Paul Roesler, a political science professor at St. Charles Community College, predicted Akin would opt to stay in the race.
“Why would he drop out? If he drops out now, his political career is over,” Roesler said.
Roesler’s take was this: Akin made a pretty powerful mistake, but he might find forgiveness in a conservative state like Missouri.
“You are more likely to forgive people who you agree with ideologically,” he said.
It’s not the first time Akin has offended people with things he has said.
Last year on Family Research Council President Tony Perkins’ radio show, Akin said, “The heart of liberalism really is a hatred for God.” He later apologized and said his remarks were directed at liberalism as a political movement.
Roesler said Akin’s real trouble could come if the gender gap widens and he loses support from conservative women in Missouri who might not be able to stomach a vote for him after his remarks about rape.

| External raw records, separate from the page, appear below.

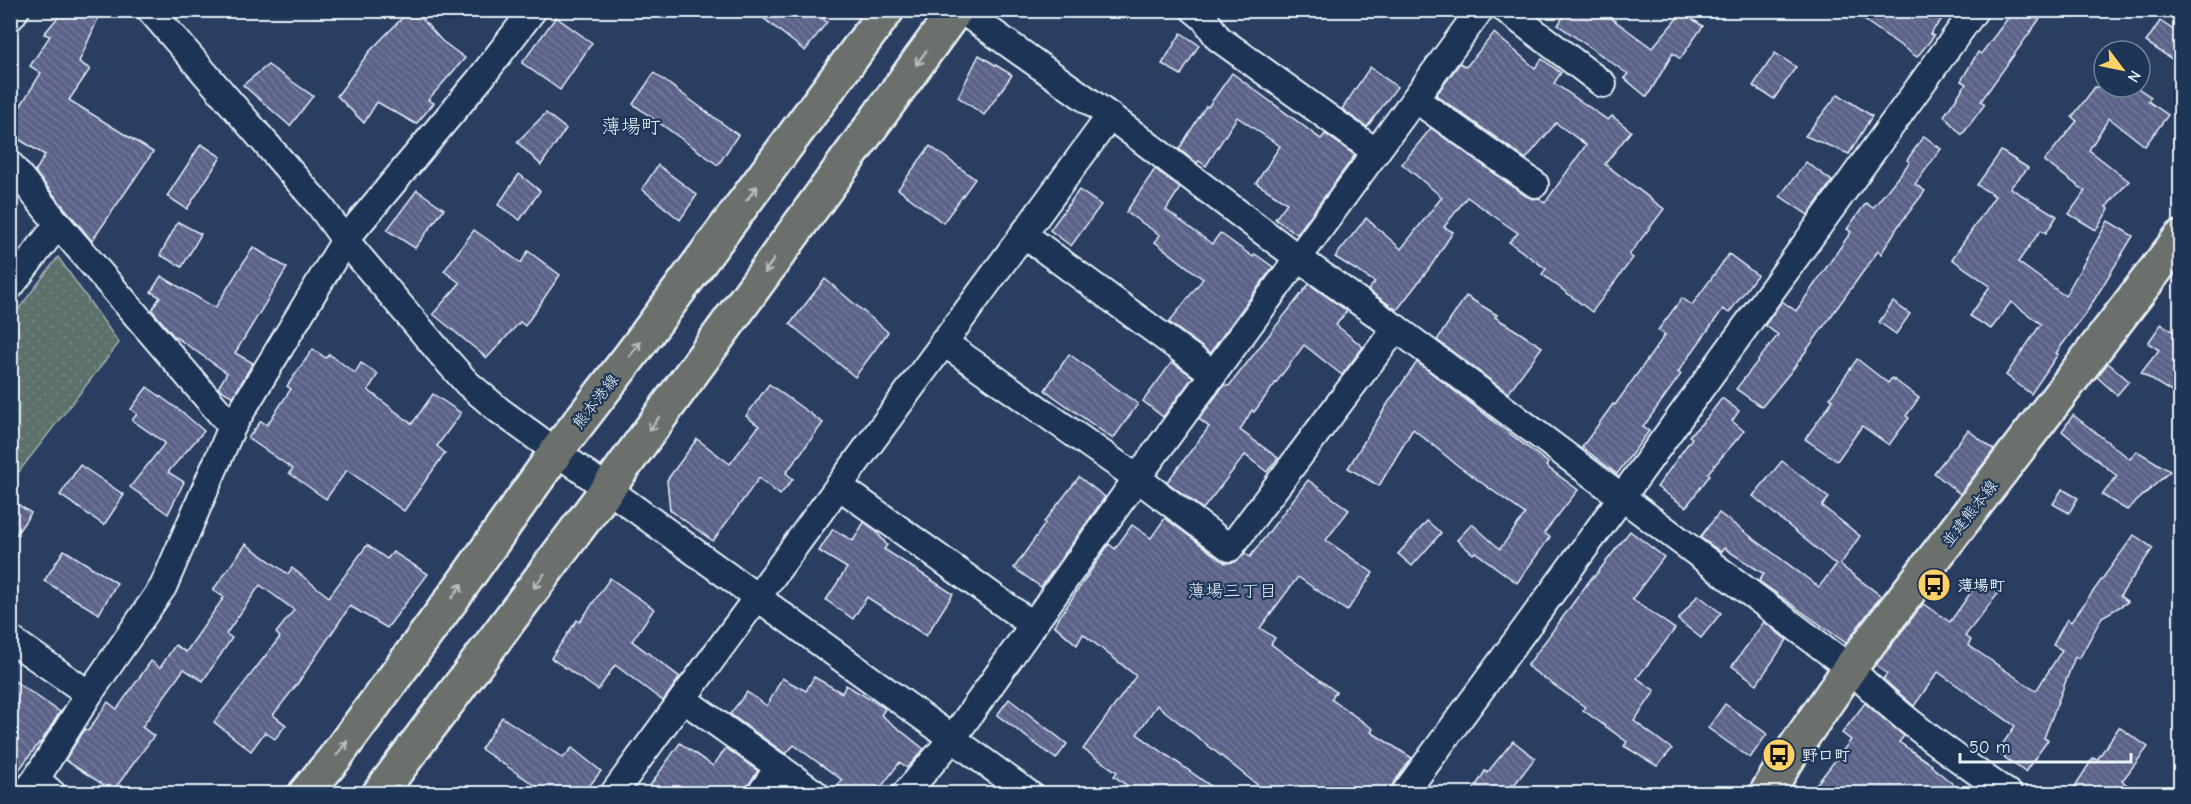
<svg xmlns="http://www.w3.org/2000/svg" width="2191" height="804" viewBox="0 0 2191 804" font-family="'Comic Neue','Klee One',sans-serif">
	<defs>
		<pattern id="grass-dots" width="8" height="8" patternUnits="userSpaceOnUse" patternTransform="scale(1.5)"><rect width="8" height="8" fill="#5d706b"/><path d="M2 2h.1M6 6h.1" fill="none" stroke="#748581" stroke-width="1.8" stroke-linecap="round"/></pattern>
		<pattern id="building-back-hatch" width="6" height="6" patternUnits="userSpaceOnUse" patternTransform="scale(1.5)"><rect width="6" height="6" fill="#5b6288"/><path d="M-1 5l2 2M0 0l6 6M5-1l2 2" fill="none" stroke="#73799a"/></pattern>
	</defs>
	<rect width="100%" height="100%" fill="#293e61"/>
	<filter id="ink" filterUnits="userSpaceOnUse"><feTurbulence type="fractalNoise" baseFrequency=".0167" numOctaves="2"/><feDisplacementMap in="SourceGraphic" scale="12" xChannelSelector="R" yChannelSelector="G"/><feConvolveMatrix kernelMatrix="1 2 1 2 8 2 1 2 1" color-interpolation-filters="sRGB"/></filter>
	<g filter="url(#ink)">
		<polygon fill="url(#grass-dots)" stroke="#a2b0b2" stroke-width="1.5" points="58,257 119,343 14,478 10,477 11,319"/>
		<g fill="url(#building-back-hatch)" stroke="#e8f1f8" stroke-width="1.5">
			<polygon points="64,10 90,10 99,16 79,62 90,69 69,100 153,152 92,241 35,172 45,155 10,134 10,102 20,107 41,73 30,66 50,36 44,34"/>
			<polygon points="410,10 414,10 442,41 465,58 428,100 434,103 416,124 377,102 364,123 337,96 369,52"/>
			<polygon points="753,10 812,10 827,22 805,51"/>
			<polygon points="1568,10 1600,10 1652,48 1684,10 1697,10 1692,19 1703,26 1680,59 1673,53 1647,97 1624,78 1628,74 1558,25"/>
			<polygon points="1850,10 1949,10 1930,34 1934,36 1917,57"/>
			<polygon points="2014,10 2046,10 1981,101 1985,104 1962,135 1944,116 1966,84 1961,81 1978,52 1981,54"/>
			<polygon points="556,17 592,43 560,90 522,63"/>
			<polygon points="2160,21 2181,35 2181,65 2146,42"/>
			<polygon points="1181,33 1199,45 1181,75 1162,64"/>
			<polygon points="1494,33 1535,68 1542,59 1561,73 1554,83 1608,120 1612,116 1631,131 1605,164 1664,209 1629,255 1633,258 1592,312 1542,274 1546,269 1509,242 1518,233 1467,197 1444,227 1453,232 1431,266 1397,310 1368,290 1375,282 1335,257 1366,218 1401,249 1442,197 1402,164 1431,128 1526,196 1533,199 1539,198 1545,203 1586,145 1556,123 1526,159 1436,95 1460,63 1466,67"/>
			<polygon points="1775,53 1796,67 1774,99 1753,86"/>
			<polygon points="979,55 1012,75 984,115 958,97"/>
			<polygon points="268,65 313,96 290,126 243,85"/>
			<polygon points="1370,67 1397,87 1367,127 1342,109"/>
			<polygon points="654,73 738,135 718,165 633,104"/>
			<polygon points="1232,73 1321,139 1325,134 1355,155 1297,234 1275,219 1287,203 1256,183 1280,146 1237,117 1206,166 1199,161 1197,163 1179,149 1206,106 1208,107"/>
			<polygon points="2095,87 2136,87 2151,97 2148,101 2168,115 2145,146 2109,118 2089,150 2129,181 2106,207 2109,209 2096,230 2069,214 2085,191 2044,161 2077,121 2072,117"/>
			<polygon points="1838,94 1872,116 1849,154 1805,136"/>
			<polygon points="546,113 566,129 541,165 517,142"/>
			<polygon points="1924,136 1941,149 1915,184 1925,191 1897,228 1881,254 1878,251 1793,369 1762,407 1736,389 1778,335 1765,325 1782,301 1796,311 1851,232 1847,229 1866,203 1873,208 1910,162 1907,160"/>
			<polygon points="201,144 221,157 187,209 167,196"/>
			<polygon points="930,146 975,179 943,223 898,189"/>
			<polygon points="2001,151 2028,168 2010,188 2057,216 2046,233 2041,230 2018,262 2065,296 2108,221 2133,236 2088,310 2056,353 2058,354 2031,394 2006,375 2041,324 2011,302 1991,329 1970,316 1990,286 1952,259 1995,196 1977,185"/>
			<polygon points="1806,162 1832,181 1808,215 1780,196"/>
			<polygon points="658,165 697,195 680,220 642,189"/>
			<polygon points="1155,169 1180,188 1166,210 1212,244 1220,233 1253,257 1255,254 1273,267 1210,353 1169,322 1203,279 1155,242 1160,235 1126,212"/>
			<polygon points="519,174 540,191 520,220 498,205"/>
			<polygon points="417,190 444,209 415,248 387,230"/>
			<polygon points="1079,190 1101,205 1071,246 1050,230"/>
			<polygon points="178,222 201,234 182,267 160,255"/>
			<polygon points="474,230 521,263 528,251 560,275 525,326 520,322 487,358 433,314 460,283 444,271"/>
			<polygon points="253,247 287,268 235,353 253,363 233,397 218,388 227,373 173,335 152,310 160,297 151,292 161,276 215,308"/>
			<polygon points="1729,254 1757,275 1729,313 1723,309 1678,372 1681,374 1643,427 1649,431 1617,474 1582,447 1613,404 1615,405 1665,335 1658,330 1682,298 1692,305"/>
			<polygon points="825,279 888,332 855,377 790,324"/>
			<polygon points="1309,284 1347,311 1336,325 1363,347 1342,375 1304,345 1254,412 1252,410 1240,430 1278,458 1267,472 1245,455 1203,509 1167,482 1209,427 1199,419 1224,385 1229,386"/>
			<polygon points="1466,296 1497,315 1495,317 1542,347 1508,393 1437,340"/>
			<polygon points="1893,302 1910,314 1896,334 1879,322"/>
			<polygon points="2161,324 2181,336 2181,398 2141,373 2159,350 2148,343"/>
			<polygon points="313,349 326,358 329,354 355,373 361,363 378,374 368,390 412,424 433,394 461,413 437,446 445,453 404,511 347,470 326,499 289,473 293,469 248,438 261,421 267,425 291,389 287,386"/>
			<polygon points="1069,354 1138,404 1113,439 1045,390"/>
			<polygon points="1857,359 1888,383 1892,378 1919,398 1906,416 1909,418 1889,445 1862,426 1837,461 1805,439 1833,400 1830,398"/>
			<polygon points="1172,362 1193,377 1163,417 1143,401"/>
			<polygon points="1417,362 1548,463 1546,466 1578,490 1544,533 1550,537 1517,583 1475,552 1473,554 1457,540 1472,524 1500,549 1525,514 1457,465 1413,429 1379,486 1348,468 1388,403"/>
			<polygon points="2108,363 2129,381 2117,395 2097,377"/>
			<polygon points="769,384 823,423 786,473 793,479 780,495 759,478 713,541 670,510 667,480 697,439 730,464 759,426 746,416"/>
			<polygon points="147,387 182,412 204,431 168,472 184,482 168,514 130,487 165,443 132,420 137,414 131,409"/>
			<polygon points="1722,398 1739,411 1732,421 1744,431 1708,473 1710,475 1686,507 1657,487 1692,438 1689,436 1707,418"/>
			<polygon points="2073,415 2130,459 2137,451 2170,471 2127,510 2102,495 2117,476 2062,431"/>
			<polygon points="1968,430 1994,450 1960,494 1934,473"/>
			<polygon points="1782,461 1829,498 1822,506 1860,536 1840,565 1881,596 1846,643 1759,581 1764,574 1724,548 1721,552 1700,537 1719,513 1819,587 1836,565 1753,496"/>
			<polygon points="80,465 124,495 104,525 60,495"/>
			<polygon points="1079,477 1105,497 1041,587 1014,568 1045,524 1044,522"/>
			<polygon points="1308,480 1349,510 1326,540 1373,573 1347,611 1298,577 1260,628 1275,638 1271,644 1336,692 1331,699 1373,729 1371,732 1412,758 1392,785 1389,794 1269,794 1157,705 1137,734 1222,794 1138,794 1114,776 1117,772 1083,749 1136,676 1083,634 1077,645 1054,625 1109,544 1115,549 1132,525 1151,538 1165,518 1225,563 1235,562 1245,553 1250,557"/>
			<polygon points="2062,489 2078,498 2069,513 2053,504"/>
			<polygon points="10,499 31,513 10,543"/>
			<polygon points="1427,521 1441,533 1412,566 1398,554"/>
			<polygon points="864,522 875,530 887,545 884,549 953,594 926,636 867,597 853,619 826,600 847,568 819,551 833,529 853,541"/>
			<polygon points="1630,531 1664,557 1632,599 1675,629 1637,678 1655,691 1634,721 1672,749 1657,766 1624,746 1627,742 1583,710 1585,707 1527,666 1593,576 1594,577"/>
			<polygon points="2134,535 2153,548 2120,596 2128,602 2102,617 2079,659 2075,657 2044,738 2048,740 2025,772 1997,752 2015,726 1938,672 1914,706 1883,679 1887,674 1876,665 1923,604 1950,622 1981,578 2000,591 1965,636 1971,640 1968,645 2036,691 2062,650 2053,645 2067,619 2071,622"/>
			<polygon points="246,544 288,574 292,568 329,597 367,545 387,559 393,552 428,574 387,628 350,606 298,683 273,715 286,725 275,739 265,732 251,751 214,722 280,637 276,633 294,610 260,585 226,634 232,638 203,681 184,669 142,727 154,736 113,791 65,760 85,729 88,731 108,702 117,709 151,661 160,668 175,645 186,652 224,597 213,590"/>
			<polygon points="64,550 117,583 99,614 44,581"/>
			<polygon points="610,578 654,609 632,641 680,677 663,701 615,665 598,690 551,658 577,620 580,622"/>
			<polygon points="1698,595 1721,613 1701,638 1678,620"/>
			<polygon points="1764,622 1787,640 1757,684 1732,666"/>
			<polygon points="814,677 842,693 846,685 883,707 885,709 881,715 924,749 907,768 900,762 876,794 847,794 837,786 842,780 794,745 786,754 730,714 747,692 767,706 782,678 806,691"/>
			<polygon points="10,678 60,712 40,744 39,743 10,782"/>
			<polygon points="1009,699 1067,744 1056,759 997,715"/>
			<polygon points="1865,703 1904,736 1899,742 1932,765 1931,766 1965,794 1809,794 1851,740 1842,733"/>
			<polygon points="1725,704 1767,734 1750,758 1708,728"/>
			<polygon points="502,717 563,758 572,748 601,771 583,794 548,794 481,749"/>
			<polygon points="2119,727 2148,747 2122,781 2140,794 2070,794 2093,758 2097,760"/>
			<polygon points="1513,741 1535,758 1514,785 1513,784 1506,794 1471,794 1485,771 1487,773"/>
			<polygon points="680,743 713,766 726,748 758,771 748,785 745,794 644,794"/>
		</g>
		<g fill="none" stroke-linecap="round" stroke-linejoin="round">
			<defs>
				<g id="minor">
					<polyline points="150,10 321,207 345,240 443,356 467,383 500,411 1029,794"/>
					<path d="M961 10 1110 116 1298 258 1396 328 1850 668C1897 716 1953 756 2009 794"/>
					<polyline points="1194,10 1205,19 1218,38 1376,152"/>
					<polyline points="1506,10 1603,84"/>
					<polyline points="10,18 16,10"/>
					<polyline points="1415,99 1535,184"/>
					<polyline points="10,164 58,224 232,427"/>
					<polyline points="1023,234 1214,374"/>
					<polyline points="10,287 58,224"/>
					<polyline points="943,342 1137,478 1230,548 1396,328"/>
					<polyline points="839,486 1033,625"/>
					<polyline points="10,639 89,694"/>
					<polyline points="683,699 816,794"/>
					<polyline points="36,779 53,794"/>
					<polyline points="24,794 36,779 89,694 163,587 232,427 345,240 480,79 533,10"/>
					<polyline points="613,794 1110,116"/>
					<polyline points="760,794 779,767"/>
					<polyline points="905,794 953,738 1137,478 1480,10"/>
					<polyline points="1404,794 1622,497 1975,10"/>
				</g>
				<g id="major">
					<polyline points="305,794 334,759 452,599 556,452 631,355 887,10"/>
					<polyline points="379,794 608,488 956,10"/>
					<polyline points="1766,794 1792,752 1850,668 2180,238"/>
				</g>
			</defs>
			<use href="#minor" stroke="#e8f1f8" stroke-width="30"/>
			<use href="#major" stroke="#e8f1f8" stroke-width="38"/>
			<use href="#minor" stroke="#1d3557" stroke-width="26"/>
			<use href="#major" stroke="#6c706d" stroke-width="33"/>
		</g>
		<defs><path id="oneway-shaft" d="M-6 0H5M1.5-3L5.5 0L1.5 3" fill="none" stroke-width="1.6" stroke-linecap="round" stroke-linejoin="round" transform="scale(1.5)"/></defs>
		<g stroke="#b6bdc0">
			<use href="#oneway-shaft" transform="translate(921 58) rotate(126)"/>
			<use href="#oneway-shaft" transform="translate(752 193) rotate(-53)"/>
			<use href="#oneway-shaft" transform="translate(769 266) rotate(126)"/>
			<use href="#oneway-shaft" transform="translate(635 349) rotate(-53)"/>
			<use href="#oneway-shaft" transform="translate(654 424) rotate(126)"/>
			<use href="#oneway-shaft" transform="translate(539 581) rotate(127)"/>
			<use href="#oneway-shaft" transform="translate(457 591) rotate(-55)"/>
			<use href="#oneway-shaft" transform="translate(342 748) rotate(-54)"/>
		</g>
	</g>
	<defs>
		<symbol id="bus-disc" viewBox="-11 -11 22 22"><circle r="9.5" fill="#ffd166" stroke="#1d3557"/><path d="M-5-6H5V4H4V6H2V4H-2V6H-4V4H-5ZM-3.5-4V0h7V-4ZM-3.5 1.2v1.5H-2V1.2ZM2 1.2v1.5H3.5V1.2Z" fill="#111"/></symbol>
	</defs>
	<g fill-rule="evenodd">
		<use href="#bus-disc" x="1915" y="566" width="38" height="38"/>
		<use href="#bus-disc" x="1760" y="736" width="38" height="38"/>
	</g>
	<g text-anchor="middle" stroke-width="4.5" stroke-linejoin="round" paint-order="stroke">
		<g font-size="16" fill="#e8f1f8" stroke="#1d3557">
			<text transform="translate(595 401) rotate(-52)" y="6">熊本港線</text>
			<text transform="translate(1969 513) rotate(-52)" y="6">並建熊本線</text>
		</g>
		<g font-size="16" font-weight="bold" fill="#e8f1f8" stroke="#1d3557" text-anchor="start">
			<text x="1957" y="591">薄場町</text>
			<text x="1802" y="761">野口町</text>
		</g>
		<g font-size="18" fill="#e8f1f8" stroke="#1d3557">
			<text x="1232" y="597">薄場三丁目</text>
		</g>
		<g font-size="20" fill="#e8f1f8" stroke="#1d3557">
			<text x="631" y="133">薄場町</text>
		</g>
	</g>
	<rect width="2191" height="804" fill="none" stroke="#1d3557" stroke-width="36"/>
	<rect x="18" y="18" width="2155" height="768" fill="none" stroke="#e8f1f8" stroke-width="2" filter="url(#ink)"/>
	<g transform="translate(2122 69) rotate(122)"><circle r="28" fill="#1d3557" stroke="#6e8097" stroke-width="1.5"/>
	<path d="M0-4.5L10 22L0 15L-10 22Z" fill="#ffd166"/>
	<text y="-9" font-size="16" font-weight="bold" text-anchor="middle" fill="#e8f1f8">N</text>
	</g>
	<path d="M1960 753v9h171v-9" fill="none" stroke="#e8f1f8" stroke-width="3"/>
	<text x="1969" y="753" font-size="18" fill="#e8f1f8" stroke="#1d3557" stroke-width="4.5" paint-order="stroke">50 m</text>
</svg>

“If the vote were held today, he would lose,” predicted Roesler. “I think the Republican Party is eager for him to drop out. He is definitely a weakened candidate.”
The Democrats will try to ensure that the term “legitimate rape” stays afloat for a while, said Dale Neuman, professor emeritus of political scientist at the University of Missouri in Kansas City.
And the Republicans, he said, may pull critical funding for Akin.
That leaves Democrat McCaskill in a greatly improved situation in a key Republican state, Neuman said.
Still, the election is many weeks away — enough time perhaps for Akin’s gaffe to become faint memory.
CNN’s Moni Basu reported from Atlanta and Chris Welch from St. Charles, Missouri.